§ **WRITTEN TASK**: Please output the entries that follow exactly, without a single image.
::: RECORDS SHOWN :::
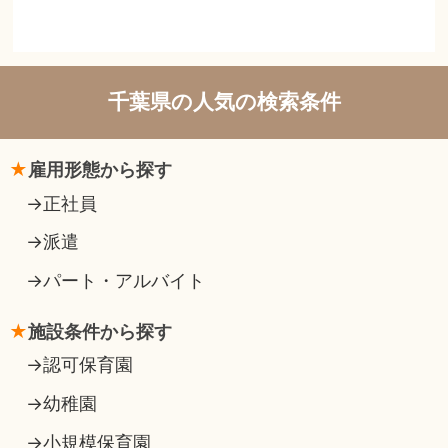
千葉県の人気の検索条件
雇用形態から探す
正社員
派遣
パート・アルバイト
施設条件から探す
認可保育園
幼稚園
小規模保育園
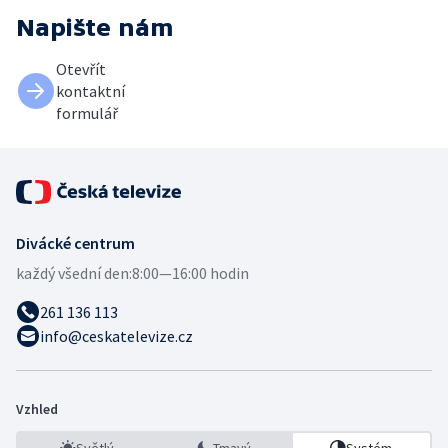
Napište nám
Otevřít
kontaktní
formulář
Divácké centrum
každý všední den:
8:00—16:00 hodin
261 136 113
info@ceskatelevize.cz
Vzhled
Světlý
Tmavý
Systém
:::
§ **WRITTEN ANSWER**:
千葉県の人気の検索条件
雇用形態から探す
正社員
派遣
パート・アルバイト
施設条件から探す
認可保育園
幼稚園
小規模保育園
Napište nám
Otevřít
kontaktní
formulář
Divácké centrum
každý všední den:
8:00—16:00 hodin
261 136 113
info@ceskatelevize.cz
Vzhled
Světlý
Tmavý
Systém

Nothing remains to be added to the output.